#### Compito:
Continua il brano sul film «Il pataffio» dopo l'ultima frase riportata.

#### Brano:
----------

Titolo: Il pataffio
Regia: Francesco Lagi
Soggetto: Francesco Lagi, dall’omonimo romanzo di Luigi Malerba (ed. Quodlibet, 2015)
Sceneggiatura: Francesco Lagi
Musiche: Stefano Bollani
Produzione Paese: Italia, Belgio, 2022
Cast: Lino Musella, Giorgio Tirabassi, Alessandro Gassmann, Valerio Mastandrea, Viviana Cangiano, Giovanni Ludeno, Vincenzo Nemolato, Daria Deflorian, […]
Il pataffio (alterazione popolare di epitaffio) è un film diretto da Francesco Lagi che, per l’ambientazione storica – nel medioevo -, la lingua usata – una miscellanea sgrammaticata di latino, romanesco, italiano moderno, ecc., come, ad esempio, si evince dalla seguente frase: Cancherum ve accipiat tutti quanti, razza de serpenti, de vermini, de paraculi! Stramaledictus siat filius matrignota qui sassata tiravit in oculum meum! – e i costumi, imita L’armata Brancaleone (1966), uno dei capolavori di Mario Monicelli, a cui venne l’idea di questo film dopo aver visto, per caso, alcune scene del film Donne e soldati (1955) di Luigi Malerba e Antonio Marchi. A dimostrare che la matrice di Il pataffio e de L’armata Brancaleone è unica e riposta nel estro originale di Luigi Malerba.
La storia de Il pataffio si svolge in pieno medioevo, dove i feudatari e i villani straccioni sono accomunati senza ombra di dubbio dalla fame, dalla desolazione e dalla miseria. Tuttavia, sebbene ciò è alla vista di tutti, il potere costituito sfrena tutta la sua stizza fredda e spietata sul popolo indifeso e affamato.

----------

#### Dati:
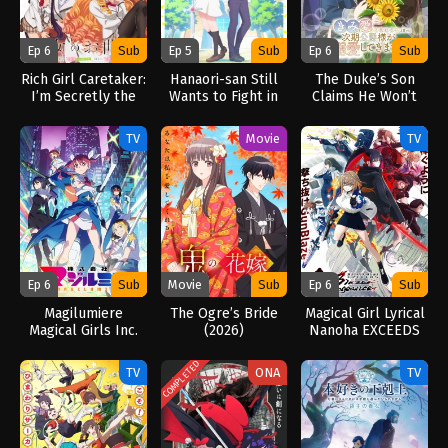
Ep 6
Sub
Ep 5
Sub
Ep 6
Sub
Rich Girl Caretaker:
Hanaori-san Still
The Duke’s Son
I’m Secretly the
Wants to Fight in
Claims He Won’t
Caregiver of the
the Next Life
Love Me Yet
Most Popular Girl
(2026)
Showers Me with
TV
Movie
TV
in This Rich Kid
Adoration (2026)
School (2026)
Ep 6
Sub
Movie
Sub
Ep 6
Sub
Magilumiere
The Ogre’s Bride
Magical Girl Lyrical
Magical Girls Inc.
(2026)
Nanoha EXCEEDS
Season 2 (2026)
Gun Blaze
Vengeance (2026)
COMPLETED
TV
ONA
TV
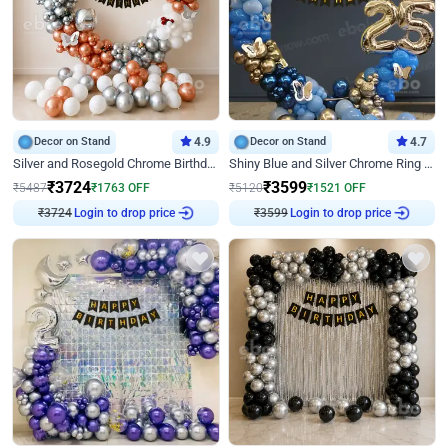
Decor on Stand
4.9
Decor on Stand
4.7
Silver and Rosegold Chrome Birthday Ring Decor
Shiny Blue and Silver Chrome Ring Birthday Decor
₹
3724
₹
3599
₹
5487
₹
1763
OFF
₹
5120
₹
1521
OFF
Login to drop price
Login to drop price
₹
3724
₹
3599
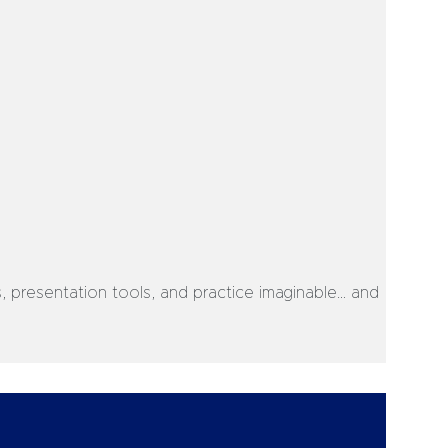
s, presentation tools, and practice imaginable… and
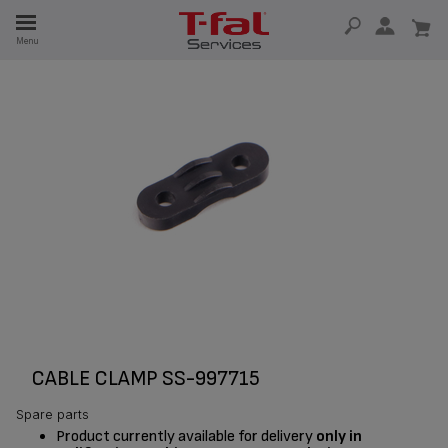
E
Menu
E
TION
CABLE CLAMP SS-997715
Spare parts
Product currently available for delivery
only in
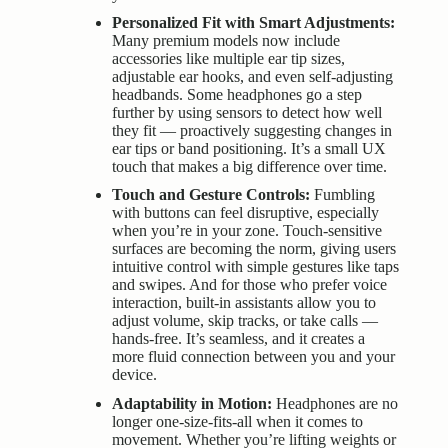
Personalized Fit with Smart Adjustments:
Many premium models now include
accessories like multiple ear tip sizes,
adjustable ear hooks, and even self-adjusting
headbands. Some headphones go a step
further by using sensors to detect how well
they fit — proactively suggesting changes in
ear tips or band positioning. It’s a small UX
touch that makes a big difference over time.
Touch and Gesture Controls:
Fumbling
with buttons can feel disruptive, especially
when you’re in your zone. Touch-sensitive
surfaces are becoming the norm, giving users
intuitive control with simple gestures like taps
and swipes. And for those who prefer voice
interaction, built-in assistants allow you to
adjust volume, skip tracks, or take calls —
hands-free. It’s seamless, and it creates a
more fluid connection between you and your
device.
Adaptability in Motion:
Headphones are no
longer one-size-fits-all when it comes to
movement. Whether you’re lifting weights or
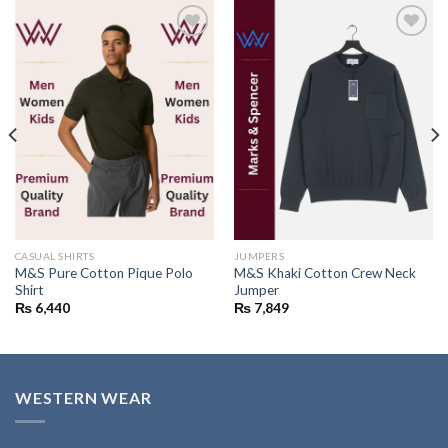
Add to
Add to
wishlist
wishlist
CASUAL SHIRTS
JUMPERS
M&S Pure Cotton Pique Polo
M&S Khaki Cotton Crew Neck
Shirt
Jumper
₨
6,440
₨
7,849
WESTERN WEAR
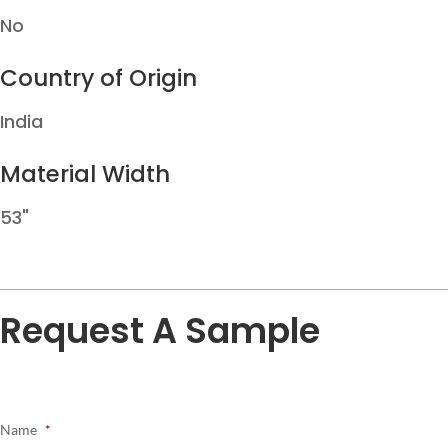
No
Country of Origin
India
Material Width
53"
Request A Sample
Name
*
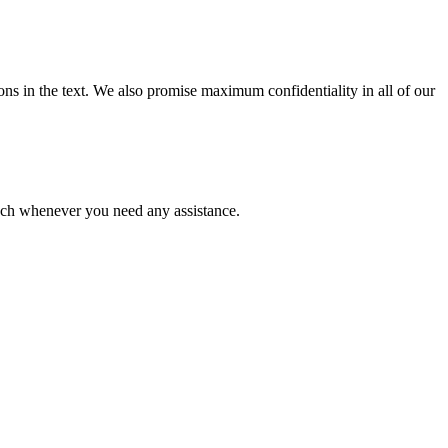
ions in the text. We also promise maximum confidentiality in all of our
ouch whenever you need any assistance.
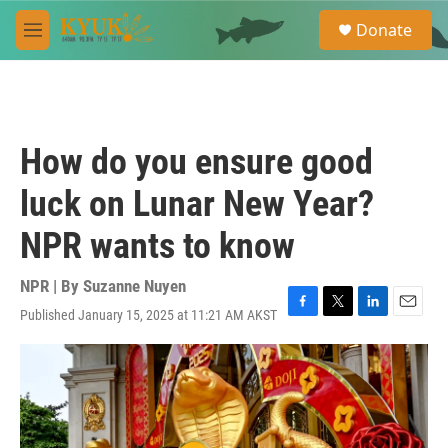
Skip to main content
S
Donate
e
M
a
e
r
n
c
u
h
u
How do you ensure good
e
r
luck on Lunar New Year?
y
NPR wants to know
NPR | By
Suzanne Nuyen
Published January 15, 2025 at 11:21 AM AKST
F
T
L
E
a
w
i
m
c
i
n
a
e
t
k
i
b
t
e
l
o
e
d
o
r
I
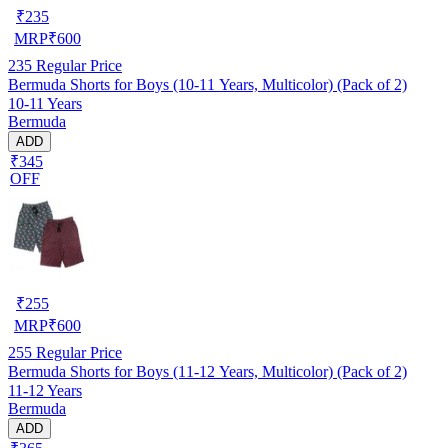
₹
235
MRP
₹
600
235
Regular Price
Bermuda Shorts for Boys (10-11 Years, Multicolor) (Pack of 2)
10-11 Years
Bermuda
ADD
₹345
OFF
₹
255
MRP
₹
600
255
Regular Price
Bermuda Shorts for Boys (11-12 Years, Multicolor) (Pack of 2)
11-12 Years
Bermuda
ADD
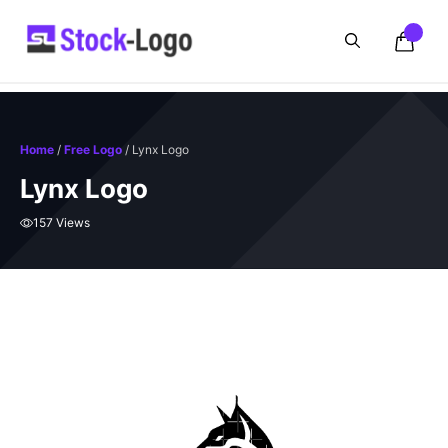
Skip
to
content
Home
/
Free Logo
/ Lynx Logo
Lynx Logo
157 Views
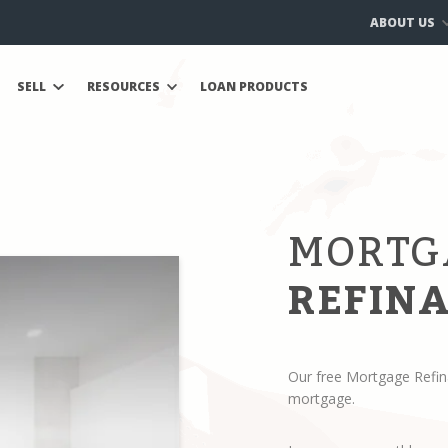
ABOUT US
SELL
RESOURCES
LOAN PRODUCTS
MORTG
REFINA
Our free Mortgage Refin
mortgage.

----------

#### Risposta scritta:
Eppure il marconte Berlocchio de Cagalanza (Lino Musella) e la moglie Bernarda di Montecacchione (Viviana Cangiano), novelli sposi, non si aspettavano un tale squallore quando sono arrivati nella terra promessa. Coadiuvati dal consigliere Belcapo (Giorgio Tirabassi), con il sostegno morale di frate Cappuccio (Alessandro Gassmann) e con un drappello di soldati sgangherati e affamati, la coppia, infatti, va a prendere possesso del feudo di Trepalle, per conseguire la prosperità tanto agognata. Invece, dopo un viaggio pieno di incertezze, trovano il castello in uno stato fatiscente e privo di ogni autorità, con dei contadini straccioni e luridi. Perché non se vedono le autorità qui schierate a ricevere il loro nuovo signore? – chiede Berlocchio sbigottito da quel inaspettato stato increscioso e deprimente. Se so’ iti proprio, so’ morti! – risponde più volte Migone, l’unico tra i contadini che con coraggio si fa avanti a parlare, aggiungendo che quella è una terra de migragna, dove se c’è uno che magna, ce n’è cento che se lagna! Conseguentemente il marconte, trascurando la moglie che rimane in attesa del primo rapporto sessuale di cui mostra di avere brama sfrenata – e in questo viene consolata dal frate Cappuccio non solo moralmente -, si trova a indagare sui villani che nascondono le loro bestie e si rifiutano, capeggiati da Migone (Valerio Mastandrea), di farsi governare e di ubbidire alle sue ordinanze.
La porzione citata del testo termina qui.